- **Prompt**
Your reply should be one number: how many lines of the records below contain the string "Woodroffe".
Source data START
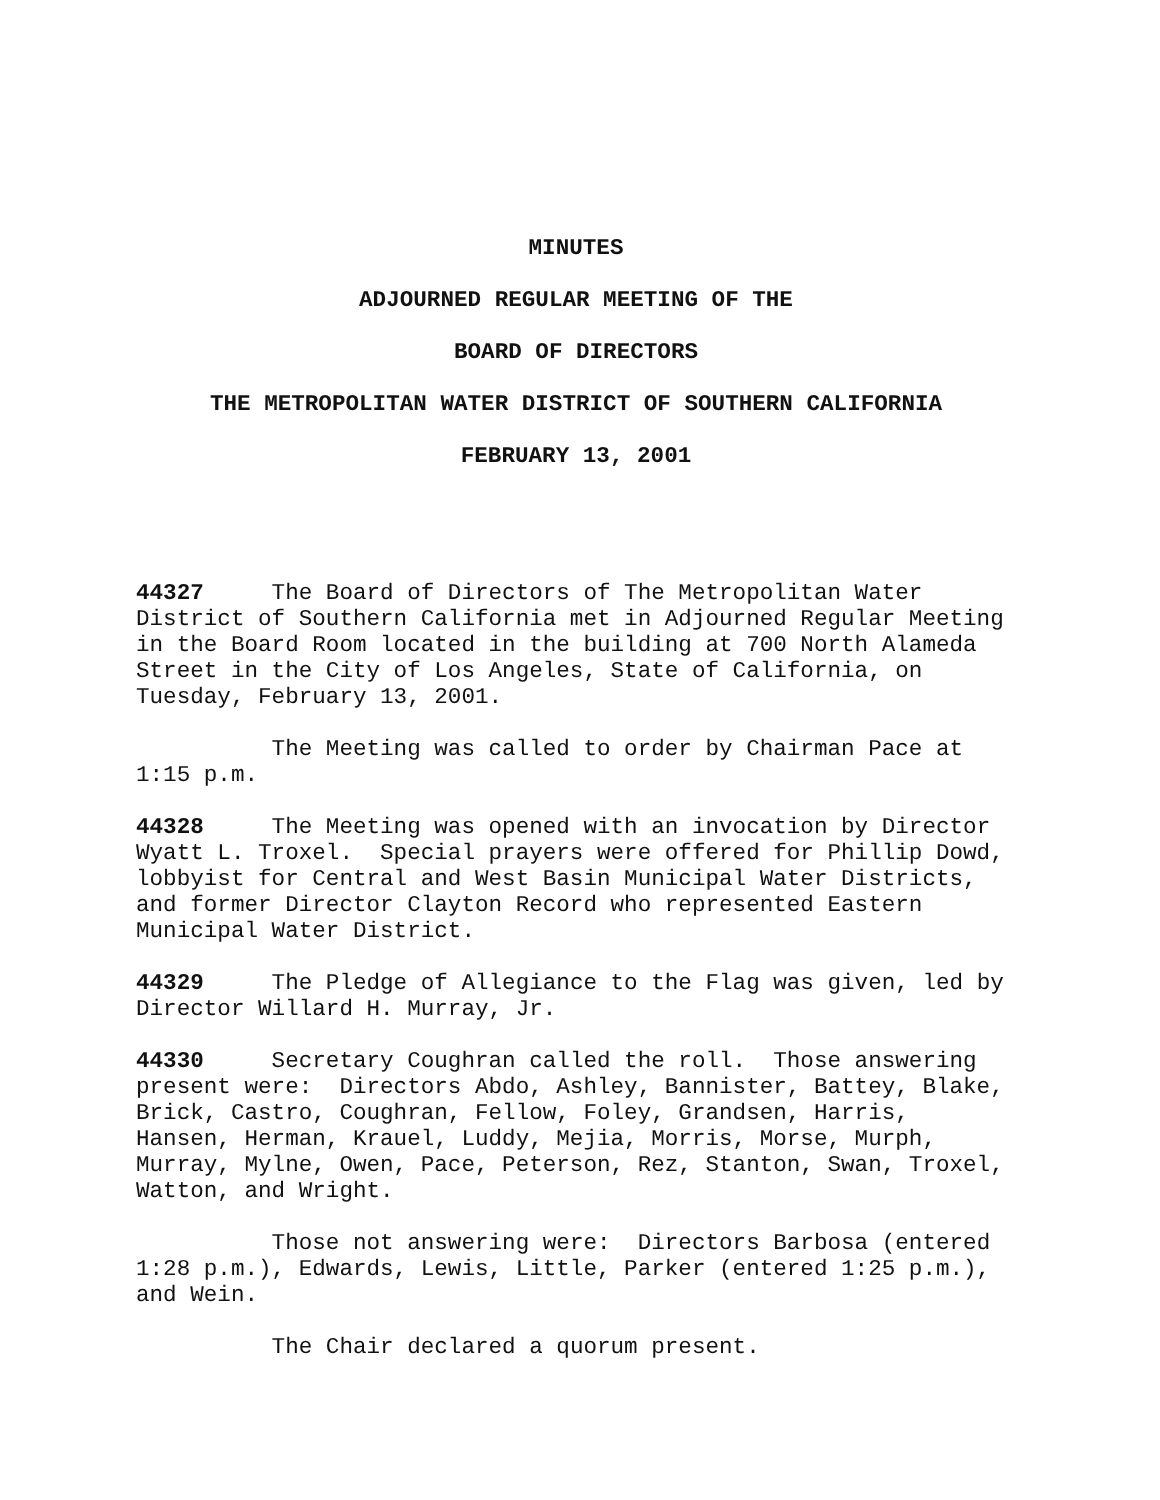MINUTES
ADJOURNED REGULAR MEETING OF THE
BOARD OF DIRECTORS
THE METROPOLITAN WATER DISTRICT OF SOUTHERN CALIFORNIA
FEBRUARY 13, 2001
44327 The Board of Directors of The Metropolitan Water District of Southern California met in Adjourned Regular Meeting in the Board Room located in the building at 700 North Alameda Street in the City of Los Angeles, State of California, on Tuesday, February 13, 2001.
The Meeting was called to order by Chairman Pace at 1:15 p.m.
44328 The Meeting was opened with an invocation by Director Wyatt L. Troxel. Special prayers were offered for Phillip Dowd, lobbyist for Central and West Basin Municipal Water Districts, and former Director Clayton Record who represented Eastern Municipal Water District.
44329 The Pledge of Allegiance to the Flag was given, led by Director Willard H. Murray, Jr.
44330 Secretary Coughran called the roll. Those answering present were: Directors Abdo, Ashley, Bannister, Battey, Blake, Brick, Castro, Coughran, Fellow, Foley, Grandsen, Harris, Hansen, Herman, Krauel, Luddy, Mejia, Morris, Morse, Murph, Murray, Mylne, Owen, Pace, Peterson, Rez, Stanton, Swan, Troxel, Watton, and Wright.
Those not answering were: Directors Barbosa (entered 1:28 p.m.), Edwards, Lewis, Little, Parker (entered 1:25 p.m.), and Wein.
The Chair declared a quorum present.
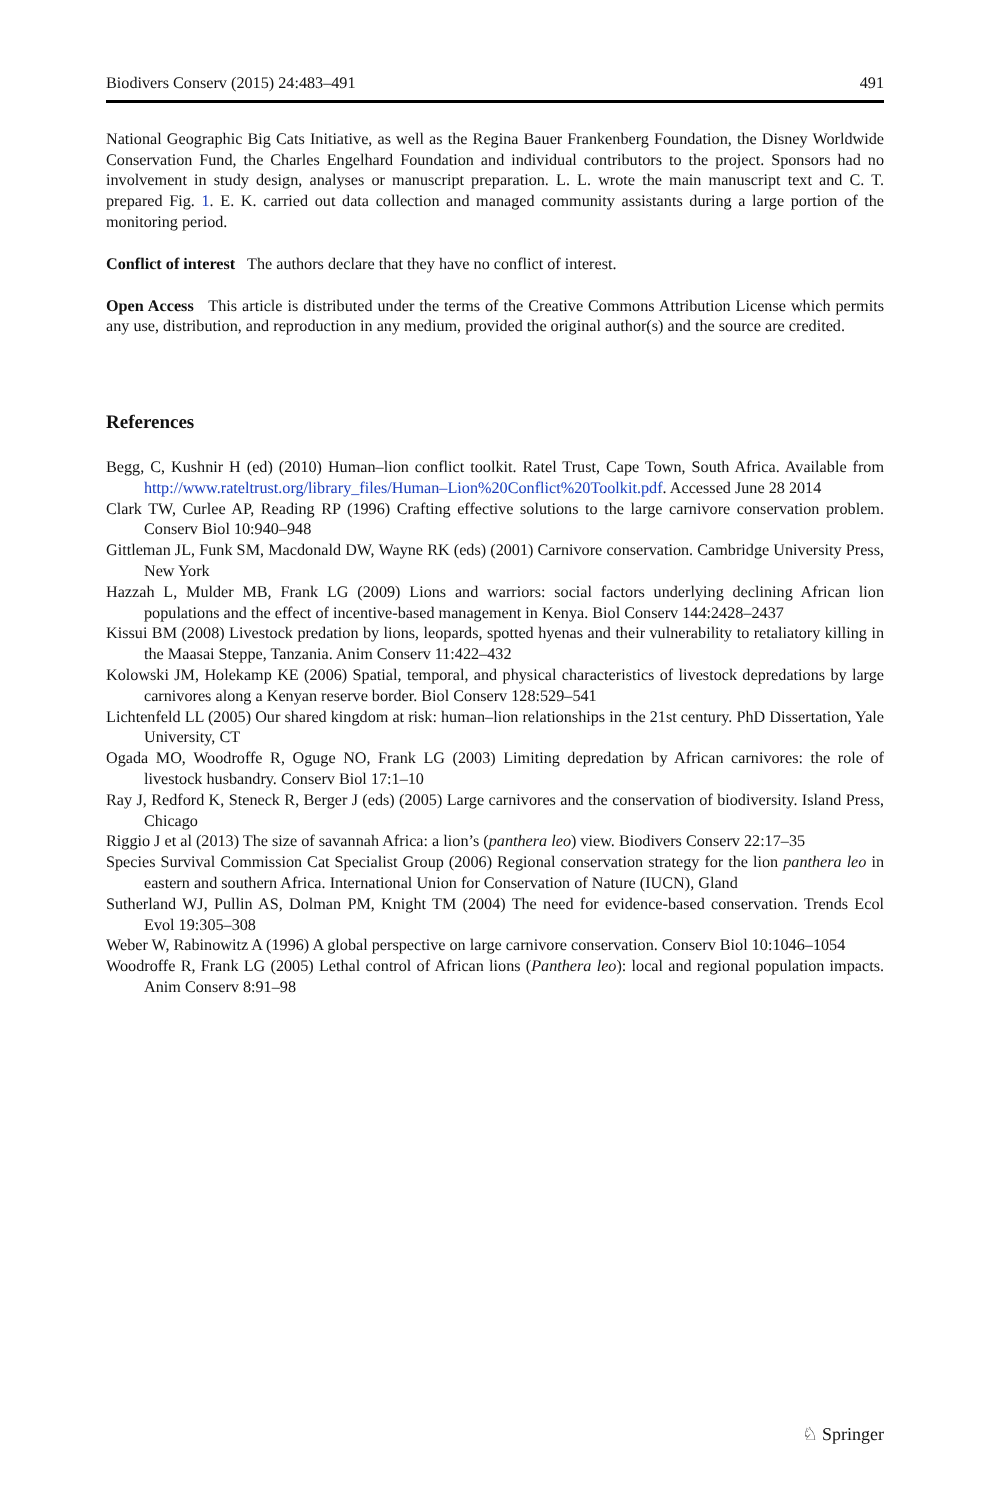Biodivers Conserv (2015) 24:483–491 491
National Geographic Big Cats Initiative, as well as the Regina Bauer Frankenberg Foundation, the Disney Worldwide Conservation Fund, the Charles Engelhard Foundation and individual contributors to the project. Sponsors had no involvement in study design, analyses or manuscript preparation. L. L. wrote the main manuscript text and C. T. prepared Fig. 1. E. K. carried out data collection and managed community assistants during a large portion of the monitoring period.
Conflict of interest The authors declare that they have no conflict of interest.
Open Access This article is distributed under the terms of the Creative Commons Attribution License which permits any use, distribution, and reproduction in any medium, provided the original author(s) and the source are credited.
References
Begg, C, Kushnir H (ed) (2010) Human–lion conflict toolkit. Ratel Trust, Cape Town, South Africa. Available from http://www.rateltrust.org/library_files/Human–Lion%20Conflict%20Toolkit.pdf. Accessed June 28 2014
Clark TW, Curlee AP, Reading RP (1996) Crafting effective solutions to the large carnivore conservation problem. Conserv Biol 10:940–948
Gittleman JL, Funk SM, Macdonald DW, Wayne RK (eds) (2001) Carnivore conservation. Cambridge University Press, New York
Hazzah L, Mulder MB, Frank LG (2009) Lions and warriors: social factors underlying declining African lion populations and the effect of incentive-based management in Kenya. Biol Conserv 144:2428–2437
Kissui BM (2008) Livestock predation by lions, leopards, spotted hyenas and their vulnerability to retaliatory killing in the Maasai Steppe, Tanzania. Anim Conserv 11:422–432
Kolowski JM, Holekamp KE (2006) Spatial, temporal, and physical characteristics of livestock depredations by large carnivores along a Kenyan reserve border. Biol Conserv 128:529–541
Lichtenfeld LL (2005) Our shared kingdom at risk: human–lion relationships in the 21st century. PhD Dissertation, Yale University, CT
Ogada MO, Woodroffe R, Oguge NO, Frank LG (2003) Limiting depredation by African carnivores: the role of livestock husbandry. Conserv Biol 17:1–10
Ray J, Redford K, Steneck R, Berger J (eds) (2005) Large carnivores and the conservation of biodiversity. Island Press, Chicago
Riggio J et al (2013) The size of savannah Africa: a lion’s (panthera leo) view. Biodivers Conserv 22:17–35
Species Survival Commission Cat Specialist Group (2006) Regional conservation strategy for the lion panthera leo in eastern and southern Africa. International Union for Conservation of Nature (IUCN), Gland
Sutherland WJ, Pullin AS, Dolman PM, Knight TM (2004) The need for evidence-based conservation. Trends Ecol Evol 19:305–308
Weber W, Rabinowitz A (1996) A global perspective on large carnivore conservation. Conserv Biol 10:1046–1054
Woodroffe R, Frank LG (2005) Lethal control of African lions (Panthera leo): local and regional population impacts. Anim Conserv 8:91–98
♘ Springer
Source data END
- **Solution to the problem**
2